Now she is happy, minus $50,000 and her house, and owner of five cloned Booger puppies.
"It is a miracle for me because I was able to smile again, laugh again and just feel alive again," McKinney told a news conference in the South Korea capital to show off the week-old black puppies -- all of whose names include the word Booger.
They are the work of the biotech firm RNL Bio, affiliated with the South Korean lab which produced the world's first cloned dog and is staffed with former associates of disgraced scientist Hwang Woo-suk.
She sold her house in the United States to raise the $50,000 for RNL scientists to turn skin cells taken from Booger before he died two years ago into embryos carried by two surrogate dogs for two months until giving birth to the puppies last week.
"I had to make sacrifices and I dream of the day, some day when everyone can afford to clone their pet because losing a pet is a terrible, terrible loss to anyone."

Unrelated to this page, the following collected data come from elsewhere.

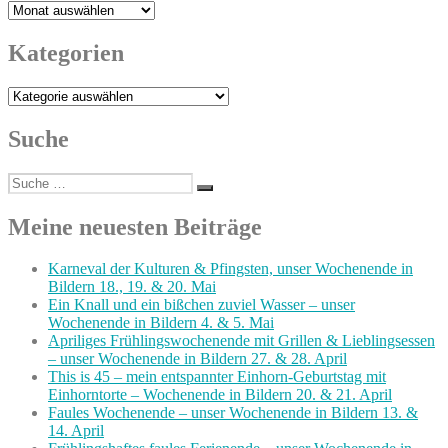
Archiv
Kategorien
Kategorien
Suche
Suche
Suchen
nach:
Meine neuesten Beiträge
Karneval der Kulturen & Pfingsten, unser Wochenende in
Bildern 18., 19. & 20. Mai
Ein Knall und ein bißchen zuviel Wasser – unser
Wochenende in Bildern 4. & 5. Mai
Apriliges Frühlingswochenende mit Grillen & Lieblingsessen
– unser Wochenende in Bildern 27. & 28. April
This is 45 – mein entspannter Einhorn-Geburtstag mit
Einhorntorte – Wochenende in Bildern 20. & 21. April
Faules Wochenende – unser Wochenende in Bildern 13. &
14. April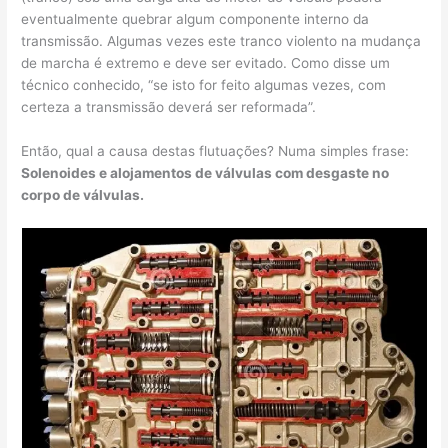
eventualmente quebrar algum componente interno da
transmissão. Algumas vezes este tranco violento na mudança
de marcha é extremo e deve ser evitado. Como disse um
técnico conhecido, “se isto for feito algumas vezes, com
certeza a transmissão deverá ser reformada”.
Então, qual a causa destas flutuações? Numa simples frase:
Solenoides e alojamentos de válvulas com desgaste no
corpo de válvulas.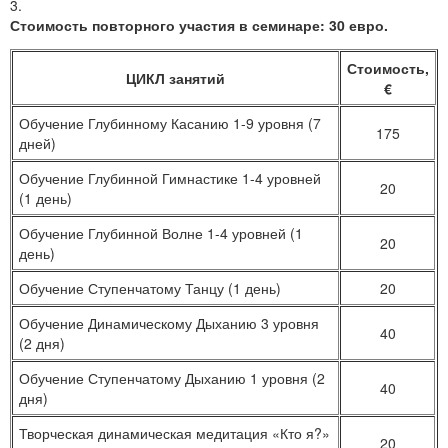
3.
Стоимость повторного участия в семинаре: 30 евро.
Стоимость,
ЦИКЛ занятий
€
Обучение Глубинному Касанию 1-9 уровня (7
175
дней)
Обучение Глубинной Гимнастике 1-4 уровней
20
(1 день)
Обучение Глубинной Волне 1-4 уровней (1
20
день)
Обучение Ступенчатому Танцу (1 день)
20
Обучение Динамическому Дыханию 3 уровня
40
(2 дня)
Обучение Ступенчатому Дыханию 1 уровня (2
40
дня)
Творческая динамическая медитация «Кто я?»
20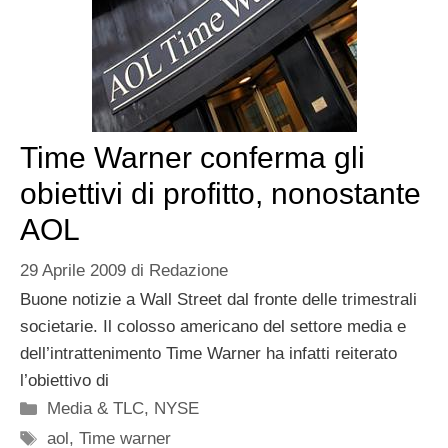
Time Warner conferma gli
obiettivi di profitto, nonostante
AOL
29 Aprile 2009
di
Redazione
Buone notizie a Wall Street dal fronte delle trimestrali
societarie. Il colosso americano del settore media e
dell’intrattenimento Time Warner ha infatti reiterato
l’obiettivo di
Categorie
Media & TLC
,
NYSE
Tag
aol
,
Time warner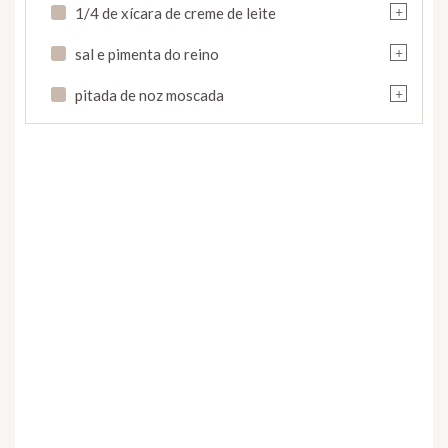
+
1/4 de xícara de creme de leite
+
sal e pimenta do reino
+
pitada de noz moscada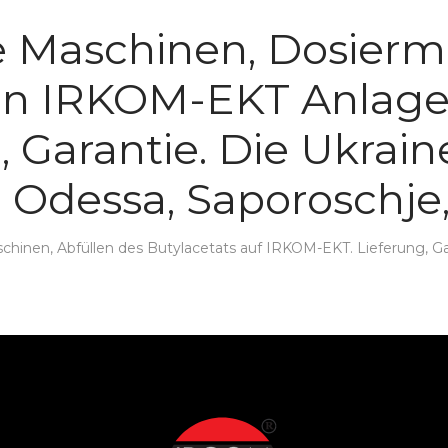
 Maschinen, Dosierma
 In IRKOM-EKT Anlage
, Garantie. Die Ukrai
 Odessa, Saporoschje
inen, Abfüllen des Butylacetats auf IRKOM-EKT. Lieferung, Gar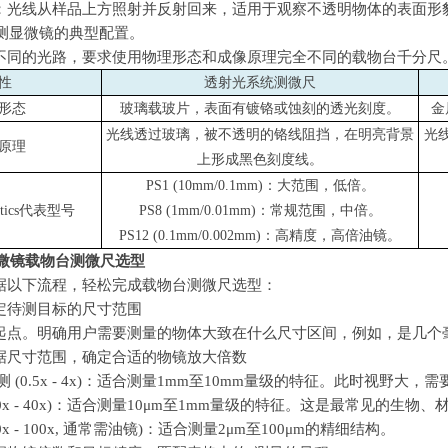
：光线从样品上方照射并反射回来，适用于观察不透明物体的表面形
测显微镜的典型配置。
不同的光路，要求使用物理形态和成像原理完全不同的载物台千分尺
性
透射光系统测微尺
形态
玻璃载玻片，表面有镀铬或蚀刻的透光刻度。
金
光线透过玻璃，被不透明的铬线阻挡，在明亮背景
光
原理
上形成黑色刻度线。
PS1 (10mm/0.1mm)
：大范围，低倍。
tics
代表型号
PS8 (1mm/0.01mm)
：常规范围，中倍。
PS12 (0.1mm/0.002mm)
：高精度，高倍油镜。
微镜载物台测微尺选型
据以下流程，轻松完成载物台测微尺选型：
定待测目标的尺寸范围
起点。明确用户需要测量的物体大致在什么尺寸区间，例如，是几个
据尺寸范围，确定合适的物镜放大倍数
测
(0.5x - 4x)
：适合测量
1mm
至
10mm
量级的特征。此时视野大，需
x - 40x)
：适合测量
10μm
至
1mm
量级的特征。这是最常见的生物、
x - 100x,
通常需油镜
)
：适合测量
2μm
至
100μm
的精细结构。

After rescuing him from a shelter 12 years ago, Booger had become an indispensable part of her life, said the 57-year-old Californian.
The lab said it hoped to make its technology more commercial along with its program to clone sniffer dogs for the Korean customs service.
"As of today, we are at the stage of receiving orders from anywhere in the world," RNL CEO Ra Jeongchan said.
RNL has said it expected to clone about 100 dogs next year and for the price to drop as technology improves.
Hwang has been on trial for more than two years on charges of breaking the law on research ethics and for misusing state funds and private donations.
RNL's research staff is made up of scientists who stayed behind when Hwang left the prestigious Seoul National University after his research results were found to be fraudulent.
Dogs are considered one of the more difficult mammals to clone because their reproductive cycle includes difficult-to-predict ovulations.